◆ Requirement
Could you return every line of text from the records below word for word, leaving out the pictures?

(Source data)
- - -
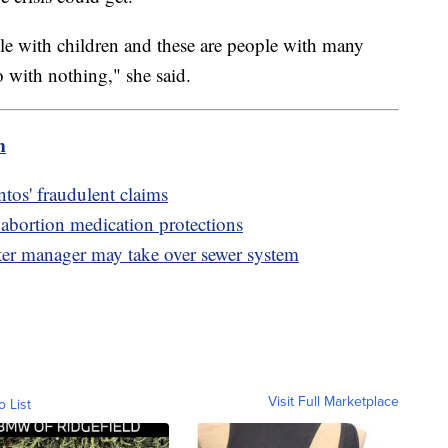
le with children and these are people with many
 with nothing," she said.
m
os' fraudulent claims
abortion medication protections
ater manager may take over sewer system
Visit Full Marketplace
o List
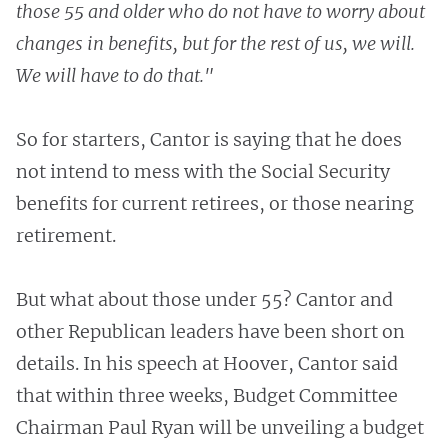
those 55 and older who do not have to worry about
changes in benefits, but for the rest of us, we will.
We will have to do that."
So for starters, Cantor is saying that he does
not intend to mess with the Social Security
benefits for current retirees, or those nearing
retirement.
But what about those under 55? Cantor and
other Republican leaders have been short on
details. In his speech at Hoover, Cantor said
that within three weeks, Budget Committee
Chairman Paul Ryan will be unveiling a budget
- - -
◆ Output for this task
le with children and these are people with many
 with nothing," she said.
m
os' fraudulent claims
abortion medication protections
ater manager may take over sewer system
Visit Full Marketplace
o List
those 55 and older who do not have to worry about
changes in benefits, but for the rest of us, we will.
We will have to do that."
So for starters, Cantor is saying that he does
not intend to mess with the Social Security
benefits for current retirees, or those nearing
retirement.
But what about those under 55? Cantor and
other Republican leaders have been short on
details. In his speech at Hoover, Cantor said
that within three weeks, Budget Committee
Chairman Paul Ryan will be unveiling a budget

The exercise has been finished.